**TASK TO CARRY OUT:**
Every record, down to the last line, must be given again exactly.

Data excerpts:

-=-=-

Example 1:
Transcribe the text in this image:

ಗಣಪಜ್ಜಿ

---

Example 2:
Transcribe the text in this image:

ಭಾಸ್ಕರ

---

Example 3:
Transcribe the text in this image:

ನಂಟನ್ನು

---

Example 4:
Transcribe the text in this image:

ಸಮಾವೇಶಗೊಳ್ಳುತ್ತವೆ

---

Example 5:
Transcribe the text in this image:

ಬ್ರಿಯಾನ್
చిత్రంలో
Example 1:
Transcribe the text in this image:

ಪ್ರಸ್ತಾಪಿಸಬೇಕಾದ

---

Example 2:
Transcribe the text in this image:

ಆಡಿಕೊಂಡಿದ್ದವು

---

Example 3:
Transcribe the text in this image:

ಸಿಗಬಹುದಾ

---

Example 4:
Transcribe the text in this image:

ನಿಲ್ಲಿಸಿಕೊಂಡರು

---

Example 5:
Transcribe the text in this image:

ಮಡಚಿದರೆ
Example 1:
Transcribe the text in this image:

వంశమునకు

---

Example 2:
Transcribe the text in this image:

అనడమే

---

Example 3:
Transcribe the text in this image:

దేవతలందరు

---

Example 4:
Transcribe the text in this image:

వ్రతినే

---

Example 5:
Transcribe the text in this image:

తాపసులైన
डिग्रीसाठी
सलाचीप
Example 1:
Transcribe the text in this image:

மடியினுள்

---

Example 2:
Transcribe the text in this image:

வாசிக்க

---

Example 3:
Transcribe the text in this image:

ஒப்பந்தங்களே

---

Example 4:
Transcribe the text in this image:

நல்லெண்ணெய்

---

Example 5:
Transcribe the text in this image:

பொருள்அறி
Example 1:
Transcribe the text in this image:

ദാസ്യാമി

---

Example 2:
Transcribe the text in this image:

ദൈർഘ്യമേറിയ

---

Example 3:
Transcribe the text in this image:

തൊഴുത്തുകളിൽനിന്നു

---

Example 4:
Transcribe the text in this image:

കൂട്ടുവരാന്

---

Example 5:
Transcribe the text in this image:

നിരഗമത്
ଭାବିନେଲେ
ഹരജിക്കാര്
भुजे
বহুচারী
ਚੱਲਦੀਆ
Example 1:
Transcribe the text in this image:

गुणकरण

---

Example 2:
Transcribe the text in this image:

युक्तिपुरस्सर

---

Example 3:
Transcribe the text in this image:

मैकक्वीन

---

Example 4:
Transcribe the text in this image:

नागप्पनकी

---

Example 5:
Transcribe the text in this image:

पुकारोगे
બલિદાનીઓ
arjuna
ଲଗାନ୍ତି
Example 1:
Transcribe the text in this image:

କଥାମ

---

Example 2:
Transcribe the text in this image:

-=-=-

**EXERCISE RESPONSE:**
Example 1:
Transcribe the text in this image:

ಗಣಪಜ್ಜಿ

---

Example 2:
Transcribe the text in this image:

ಭಾಸ್ಕರ

---

Example 3:
Transcribe the text in this image:

ನಂಟನ್ನು

---

Example 4:
Transcribe the text in this image:

ಸಮಾವೇಶಗೊಳ್ಳುತ್ತವೆ

---

Example 5:
Transcribe the text in this image:

ಬ್ರಿಯಾನ್
చిత్రంలో
Example 1:
Transcribe the text in this image:

ಪ್ರಸ್ತಾಪಿಸಬೇಕಾದ

---

Example 2:
Transcribe the text in this image:

ಆಡಿಕೊಂಡಿದ್ದವು

---

Example 3:
Transcribe the text in this image:

ಸಿಗಬಹುದಾ

---

Example 4:
Transcribe the text in this image:

ನಿಲ್ಲಿಸಿಕೊಂಡರು

---

Example 5:
Transcribe the text in this image:

ಮಡಚಿದರೆ
Example 1:
Transcribe the text in this image:

వంశమునకు

---

Example 2:
Transcribe the text in this image:

అనడమే

---

Example 3:
Transcribe the text in this image:

దేవతలందరు

---

Example 4:
Transcribe the text in this image:

వ్రతినే

---

Example 5:
Transcribe the text in this image:

తాపసులైన
डिग्रीसाठी
सलाचीप
Example 1:
Transcribe the text in this image:

மடியினுள்

---

Example 2:
Transcribe the text in this image:

வாசிக்க

---

Example 3:
Transcribe the text in this image:

ஒப்பந்தங்களே

---

Example 4:
Transcribe the text in this image:

நல்லெண்ணெய்

---

Example 5:
Transcribe the text in this image:

பொருள்அறி
Example 1:
Transcribe the text in this image:

ദാസ്യാമി

---

Example 2:
Transcribe the text in this image:

ദൈർഘ്യമേറിയ

---

Example 3:
Transcribe the text in this image:

തൊഴുത്തുകളിൽനിന്നു

---

Example 4:
Transcribe the text in this image:

കൂട്ടുവരാന്

---

Example 5:
Transcribe the text in this image:

നിരഗമത്
ଭାବିନେଲେ
ഹരജിക്കാര്
भुजे
বহুচারী
ਚੱਲਦੀਆ
Example 1:
Transcribe the text in this image:

गुणकरण

---

Example 2:
Transcribe the text in this image:

युक्तिपुरस्सर

---

Example 3:
Transcribe the text in this image:

मैकक्वीन

---

Example 4:
Transcribe the text in this image:

नागप्पनकी

---

Example 5:
Transcribe the text in this image:

पुकारोगे
બલિદાનીઓ
arjuna
ଲଗାନ୍ତି
Example 1:
Transcribe the text in this image:

କଥାମ

---

Example 2:
Transcribe the text in this image:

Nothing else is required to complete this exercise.